Second: I said it before, everyone should come to his or her understanding
of what literature rocks, and read that. If that's Seuss (on my bookshelf
btw), or Tom Clancy, great. However, I'm not offended that academics generally
agree on a "best-of" list that can be used as a guide.
I am offended at the suggestion that "research done by academic
mathematicians is about new mathematics, but research done by academic English
professors is about old literature." Considering that I have done both,
I disagree: both involve new ideas about existing (perhaps old) stuff. The
most important problems in math are rather old: the Riemann hypothesis,
the Poincare conjecture. Researchers take what has already been written
and expand on it. It's all a giant (albeit magnificent) house of cards based
on the Peano postulates. If I publish a paper on Milton it's new
ideas about Milton, not old (otherwise what's the point?). Stanley Fish
revolutionized Milton study when he wrote Surprised by Sin.
And don't try to pin publish-or-perish on literature: there's plenty of
banal, uninteresting, crufty corners of mathematics that get dragged out
and published in the interest of tenure; I've seen it happen.

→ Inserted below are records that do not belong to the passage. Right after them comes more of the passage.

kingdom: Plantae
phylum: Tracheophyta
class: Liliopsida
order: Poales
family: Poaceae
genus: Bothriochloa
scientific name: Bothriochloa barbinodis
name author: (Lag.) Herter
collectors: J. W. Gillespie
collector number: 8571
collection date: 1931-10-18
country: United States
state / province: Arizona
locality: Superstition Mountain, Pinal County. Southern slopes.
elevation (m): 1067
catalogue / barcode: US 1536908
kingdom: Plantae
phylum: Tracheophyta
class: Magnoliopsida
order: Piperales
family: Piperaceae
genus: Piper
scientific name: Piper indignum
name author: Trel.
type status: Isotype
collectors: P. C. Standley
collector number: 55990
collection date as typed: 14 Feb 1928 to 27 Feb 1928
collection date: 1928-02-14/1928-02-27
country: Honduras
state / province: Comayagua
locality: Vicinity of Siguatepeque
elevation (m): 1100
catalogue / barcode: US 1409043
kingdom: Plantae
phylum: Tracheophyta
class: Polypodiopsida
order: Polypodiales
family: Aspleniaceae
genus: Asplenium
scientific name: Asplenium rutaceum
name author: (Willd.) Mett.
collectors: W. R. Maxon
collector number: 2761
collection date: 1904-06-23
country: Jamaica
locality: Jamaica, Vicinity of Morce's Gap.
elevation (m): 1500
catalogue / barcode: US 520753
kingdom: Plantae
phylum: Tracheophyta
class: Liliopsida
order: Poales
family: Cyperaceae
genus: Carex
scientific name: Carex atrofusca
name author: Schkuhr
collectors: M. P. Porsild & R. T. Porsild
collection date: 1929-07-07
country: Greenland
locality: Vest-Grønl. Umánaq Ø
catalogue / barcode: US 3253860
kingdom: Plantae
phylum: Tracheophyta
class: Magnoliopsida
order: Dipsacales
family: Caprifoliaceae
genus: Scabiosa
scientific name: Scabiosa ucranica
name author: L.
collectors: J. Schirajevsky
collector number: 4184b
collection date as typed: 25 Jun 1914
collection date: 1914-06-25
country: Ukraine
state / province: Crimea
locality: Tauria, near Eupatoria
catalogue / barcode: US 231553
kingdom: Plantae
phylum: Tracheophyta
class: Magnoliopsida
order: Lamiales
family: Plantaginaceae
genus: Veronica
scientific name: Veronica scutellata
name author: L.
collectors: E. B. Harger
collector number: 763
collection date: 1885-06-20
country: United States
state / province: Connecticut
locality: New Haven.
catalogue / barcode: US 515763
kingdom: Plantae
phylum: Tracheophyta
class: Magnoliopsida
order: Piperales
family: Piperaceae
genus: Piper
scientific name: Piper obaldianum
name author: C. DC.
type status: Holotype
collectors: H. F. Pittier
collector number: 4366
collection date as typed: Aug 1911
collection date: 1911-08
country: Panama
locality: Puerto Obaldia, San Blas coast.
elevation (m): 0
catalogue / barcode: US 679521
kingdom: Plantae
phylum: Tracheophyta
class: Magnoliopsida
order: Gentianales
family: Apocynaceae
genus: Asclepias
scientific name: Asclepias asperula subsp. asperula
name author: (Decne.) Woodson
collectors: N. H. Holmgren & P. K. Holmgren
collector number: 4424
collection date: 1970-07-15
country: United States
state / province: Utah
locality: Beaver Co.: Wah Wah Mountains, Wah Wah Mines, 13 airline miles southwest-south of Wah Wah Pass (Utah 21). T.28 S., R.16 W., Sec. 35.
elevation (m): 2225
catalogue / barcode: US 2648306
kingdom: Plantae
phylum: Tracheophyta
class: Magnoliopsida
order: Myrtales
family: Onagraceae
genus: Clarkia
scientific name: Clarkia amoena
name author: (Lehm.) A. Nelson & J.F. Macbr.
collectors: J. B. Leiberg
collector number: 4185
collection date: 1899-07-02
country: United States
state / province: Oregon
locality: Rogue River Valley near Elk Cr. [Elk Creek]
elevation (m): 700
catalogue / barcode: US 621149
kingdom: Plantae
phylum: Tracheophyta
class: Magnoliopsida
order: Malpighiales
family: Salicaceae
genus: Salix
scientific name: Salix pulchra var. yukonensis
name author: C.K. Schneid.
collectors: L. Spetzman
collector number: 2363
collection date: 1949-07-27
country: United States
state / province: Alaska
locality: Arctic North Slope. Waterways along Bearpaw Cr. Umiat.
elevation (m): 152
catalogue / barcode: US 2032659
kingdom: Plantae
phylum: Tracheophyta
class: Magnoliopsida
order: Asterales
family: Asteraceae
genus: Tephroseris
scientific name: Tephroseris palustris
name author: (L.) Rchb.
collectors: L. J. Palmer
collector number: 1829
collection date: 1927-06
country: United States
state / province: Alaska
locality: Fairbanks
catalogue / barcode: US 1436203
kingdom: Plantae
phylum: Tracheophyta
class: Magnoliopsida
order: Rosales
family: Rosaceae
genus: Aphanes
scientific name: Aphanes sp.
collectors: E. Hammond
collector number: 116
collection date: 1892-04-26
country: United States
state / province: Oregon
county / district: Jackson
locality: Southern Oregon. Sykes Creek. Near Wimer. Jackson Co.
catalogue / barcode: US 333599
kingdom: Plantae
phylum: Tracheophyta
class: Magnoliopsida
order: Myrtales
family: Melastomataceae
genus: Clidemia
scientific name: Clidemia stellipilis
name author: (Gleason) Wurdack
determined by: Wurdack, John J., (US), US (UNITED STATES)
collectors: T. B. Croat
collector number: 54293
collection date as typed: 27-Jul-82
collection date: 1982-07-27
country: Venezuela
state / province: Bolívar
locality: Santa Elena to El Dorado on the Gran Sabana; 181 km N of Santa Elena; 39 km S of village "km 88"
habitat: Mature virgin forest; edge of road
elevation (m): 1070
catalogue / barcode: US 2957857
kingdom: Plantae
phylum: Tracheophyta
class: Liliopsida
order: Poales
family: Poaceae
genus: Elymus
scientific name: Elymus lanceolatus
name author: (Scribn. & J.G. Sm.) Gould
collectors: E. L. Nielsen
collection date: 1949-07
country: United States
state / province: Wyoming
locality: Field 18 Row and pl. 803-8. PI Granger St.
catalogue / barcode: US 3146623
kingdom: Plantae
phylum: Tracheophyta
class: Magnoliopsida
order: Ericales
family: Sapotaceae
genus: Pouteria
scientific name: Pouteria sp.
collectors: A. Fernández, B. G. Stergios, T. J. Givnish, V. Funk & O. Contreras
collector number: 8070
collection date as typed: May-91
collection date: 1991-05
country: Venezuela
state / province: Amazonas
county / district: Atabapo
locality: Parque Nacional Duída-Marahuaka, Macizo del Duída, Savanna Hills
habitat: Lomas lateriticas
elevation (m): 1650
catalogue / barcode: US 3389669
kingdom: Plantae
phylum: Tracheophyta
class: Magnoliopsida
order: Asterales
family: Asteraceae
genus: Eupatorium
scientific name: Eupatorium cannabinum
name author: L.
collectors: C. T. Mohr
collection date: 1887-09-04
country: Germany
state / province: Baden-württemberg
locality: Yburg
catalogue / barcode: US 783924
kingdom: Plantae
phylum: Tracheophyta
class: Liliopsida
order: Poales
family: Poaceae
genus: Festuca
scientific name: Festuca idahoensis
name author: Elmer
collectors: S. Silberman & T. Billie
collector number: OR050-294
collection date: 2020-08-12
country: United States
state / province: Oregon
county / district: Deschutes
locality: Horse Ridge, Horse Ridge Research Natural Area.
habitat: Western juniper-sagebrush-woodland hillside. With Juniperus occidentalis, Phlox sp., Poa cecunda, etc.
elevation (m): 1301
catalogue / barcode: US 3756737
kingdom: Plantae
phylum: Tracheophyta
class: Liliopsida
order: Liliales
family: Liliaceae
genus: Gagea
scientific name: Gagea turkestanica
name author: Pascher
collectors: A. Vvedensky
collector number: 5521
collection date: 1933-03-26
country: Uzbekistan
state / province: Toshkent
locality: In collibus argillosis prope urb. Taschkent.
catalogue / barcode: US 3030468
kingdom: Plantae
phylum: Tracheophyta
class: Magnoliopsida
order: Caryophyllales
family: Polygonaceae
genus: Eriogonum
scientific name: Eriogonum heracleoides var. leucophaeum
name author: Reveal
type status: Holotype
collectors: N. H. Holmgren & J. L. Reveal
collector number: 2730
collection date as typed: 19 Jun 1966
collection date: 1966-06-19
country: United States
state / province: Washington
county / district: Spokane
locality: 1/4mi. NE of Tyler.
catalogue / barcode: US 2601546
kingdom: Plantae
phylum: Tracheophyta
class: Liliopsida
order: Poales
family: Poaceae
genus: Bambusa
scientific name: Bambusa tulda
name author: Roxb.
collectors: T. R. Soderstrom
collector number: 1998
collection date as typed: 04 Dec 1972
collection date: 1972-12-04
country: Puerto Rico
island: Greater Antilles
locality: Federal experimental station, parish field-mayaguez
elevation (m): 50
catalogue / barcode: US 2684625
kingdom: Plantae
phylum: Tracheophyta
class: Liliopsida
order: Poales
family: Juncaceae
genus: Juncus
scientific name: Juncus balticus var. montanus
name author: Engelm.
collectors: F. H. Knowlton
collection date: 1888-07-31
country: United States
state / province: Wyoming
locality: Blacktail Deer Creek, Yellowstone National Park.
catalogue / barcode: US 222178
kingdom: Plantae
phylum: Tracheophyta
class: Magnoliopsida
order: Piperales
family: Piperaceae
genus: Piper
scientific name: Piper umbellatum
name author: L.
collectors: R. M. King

Addendum on the PC vs. Bloom debate: My point is that the rhetoric
and politics of PC (from both sides) tend to polarize the (I think, rather interesting) debates
about canons and canonicity into emotional, petty, counterproductive
name-calling. If we have people on the right yelling that
"this list represents the best, you must read it" and the people
on the left yelling "that list is racist and gender-biased"
it effectively shuts down the possibility of intelligent discussion, such
as what we are trying to node here. I hated that rancor, and it's one
of the reasons I got out of literature and into mathematics and software engineering.